| Recorded data |
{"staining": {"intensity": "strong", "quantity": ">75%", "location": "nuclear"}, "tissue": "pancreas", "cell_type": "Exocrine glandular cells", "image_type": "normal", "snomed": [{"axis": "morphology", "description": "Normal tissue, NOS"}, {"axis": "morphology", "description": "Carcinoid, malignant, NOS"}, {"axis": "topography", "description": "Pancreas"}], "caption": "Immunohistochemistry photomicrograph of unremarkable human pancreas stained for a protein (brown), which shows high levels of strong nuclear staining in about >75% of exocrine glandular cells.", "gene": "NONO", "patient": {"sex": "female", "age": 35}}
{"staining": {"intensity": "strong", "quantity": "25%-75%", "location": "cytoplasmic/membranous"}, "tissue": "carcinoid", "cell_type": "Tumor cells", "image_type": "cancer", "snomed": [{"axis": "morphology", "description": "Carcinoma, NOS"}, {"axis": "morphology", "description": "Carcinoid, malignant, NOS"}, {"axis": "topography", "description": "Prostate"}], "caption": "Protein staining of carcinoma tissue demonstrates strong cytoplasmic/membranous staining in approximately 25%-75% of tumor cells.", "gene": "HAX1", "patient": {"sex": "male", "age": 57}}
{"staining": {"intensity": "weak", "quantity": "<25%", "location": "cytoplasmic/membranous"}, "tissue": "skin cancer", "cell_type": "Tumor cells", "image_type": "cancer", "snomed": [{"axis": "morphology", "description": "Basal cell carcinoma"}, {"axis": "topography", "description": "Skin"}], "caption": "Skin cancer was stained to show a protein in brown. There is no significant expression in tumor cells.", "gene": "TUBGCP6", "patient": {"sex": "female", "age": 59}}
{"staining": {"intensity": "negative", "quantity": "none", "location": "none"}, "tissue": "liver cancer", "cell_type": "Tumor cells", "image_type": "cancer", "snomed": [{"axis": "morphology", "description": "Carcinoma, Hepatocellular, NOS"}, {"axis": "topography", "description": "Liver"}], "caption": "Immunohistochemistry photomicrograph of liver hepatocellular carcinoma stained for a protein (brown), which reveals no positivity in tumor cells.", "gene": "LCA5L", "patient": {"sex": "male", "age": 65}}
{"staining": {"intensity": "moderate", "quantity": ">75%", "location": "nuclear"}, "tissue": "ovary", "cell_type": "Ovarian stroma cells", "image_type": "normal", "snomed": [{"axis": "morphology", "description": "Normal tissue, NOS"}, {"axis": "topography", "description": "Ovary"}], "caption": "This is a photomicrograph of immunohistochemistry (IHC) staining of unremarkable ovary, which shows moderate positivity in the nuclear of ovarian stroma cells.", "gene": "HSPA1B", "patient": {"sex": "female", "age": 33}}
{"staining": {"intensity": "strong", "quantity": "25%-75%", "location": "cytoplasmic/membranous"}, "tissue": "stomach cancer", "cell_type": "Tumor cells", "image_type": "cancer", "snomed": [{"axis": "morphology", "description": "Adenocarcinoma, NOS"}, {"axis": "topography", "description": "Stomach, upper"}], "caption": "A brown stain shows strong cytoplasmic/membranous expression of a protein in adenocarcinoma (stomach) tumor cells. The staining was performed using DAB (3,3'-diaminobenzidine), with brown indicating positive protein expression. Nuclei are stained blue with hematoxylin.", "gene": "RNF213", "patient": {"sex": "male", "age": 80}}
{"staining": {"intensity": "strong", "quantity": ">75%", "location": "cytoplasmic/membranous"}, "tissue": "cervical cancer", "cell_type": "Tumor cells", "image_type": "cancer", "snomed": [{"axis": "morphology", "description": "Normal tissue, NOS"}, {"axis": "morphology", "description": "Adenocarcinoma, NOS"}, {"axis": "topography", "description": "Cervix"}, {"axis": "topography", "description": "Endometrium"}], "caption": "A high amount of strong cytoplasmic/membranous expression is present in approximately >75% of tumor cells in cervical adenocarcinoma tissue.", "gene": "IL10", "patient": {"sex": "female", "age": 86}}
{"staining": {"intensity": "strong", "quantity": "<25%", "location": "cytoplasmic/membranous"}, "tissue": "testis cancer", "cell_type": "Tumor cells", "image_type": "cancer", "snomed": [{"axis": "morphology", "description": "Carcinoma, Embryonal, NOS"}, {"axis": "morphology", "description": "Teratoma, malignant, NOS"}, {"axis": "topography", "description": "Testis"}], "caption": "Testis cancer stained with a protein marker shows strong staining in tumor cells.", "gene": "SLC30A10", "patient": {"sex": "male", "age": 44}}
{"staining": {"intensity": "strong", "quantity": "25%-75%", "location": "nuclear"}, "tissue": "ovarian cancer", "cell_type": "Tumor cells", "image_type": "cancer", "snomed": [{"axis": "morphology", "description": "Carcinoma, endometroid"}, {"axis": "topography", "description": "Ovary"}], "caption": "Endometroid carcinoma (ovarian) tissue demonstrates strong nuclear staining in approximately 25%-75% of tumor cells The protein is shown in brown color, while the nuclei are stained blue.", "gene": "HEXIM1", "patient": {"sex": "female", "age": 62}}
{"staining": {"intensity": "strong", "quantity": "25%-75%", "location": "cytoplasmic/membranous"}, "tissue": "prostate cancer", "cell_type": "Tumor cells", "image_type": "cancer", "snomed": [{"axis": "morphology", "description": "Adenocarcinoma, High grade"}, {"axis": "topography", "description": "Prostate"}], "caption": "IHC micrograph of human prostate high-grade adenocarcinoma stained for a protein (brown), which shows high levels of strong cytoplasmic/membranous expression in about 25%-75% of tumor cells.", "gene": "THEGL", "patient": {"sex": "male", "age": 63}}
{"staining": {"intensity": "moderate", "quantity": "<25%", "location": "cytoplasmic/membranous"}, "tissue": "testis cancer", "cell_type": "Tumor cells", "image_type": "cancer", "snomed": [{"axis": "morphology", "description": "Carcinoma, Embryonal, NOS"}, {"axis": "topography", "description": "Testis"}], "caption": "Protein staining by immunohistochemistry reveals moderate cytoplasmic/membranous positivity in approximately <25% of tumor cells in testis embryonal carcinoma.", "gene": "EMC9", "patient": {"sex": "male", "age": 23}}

| What to do |
Starting with the line with "photomicrograph of liver" above and going on through the line with "is a photomicrograph", transcribe every line exactly, both ends included, and add nothing.

| Answer to the problem |
{"staining": {"intensity": "negative", "quantity": "none", "location": "none"}, "tissue": "liver cancer", "cell_type": "Tumor cells", "image_type": "cancer", "snomed": [{"axis": "morphology", "description": "Carcinoma, Hepatocellular, NOS"}, {"axis": "topography", "description": "Liver"}], "caption": "Immunohistochemistry photomicrograph of liver hepatocellular carcinoma stained for a protein (brown), which reveals no positivity in tumor cells.", "gene": "LCA5L", "patient": {"sex": "male", "age": 65}}
{"staining": {"intensity": "moderate", "quantity": ">75%", "location": "nuclear"}, "tissue": "ovary", "cell_type": "Ovarian stroma cells", "image_type": "normal", "snomed": [{"axis": "morphology", "description": "Normal tissue, NOS"}, {"axis": "topography", "description": "Ovary"}], "caption": "This is a photomicrograph of immunohistochemistry (IHC) staining of unremarkable ovary, which shows moderate positivity in the nuclear of ovarian stroma cells.", "gene": "HSPA1B", "patient": {"sex": "female", "age": 33}}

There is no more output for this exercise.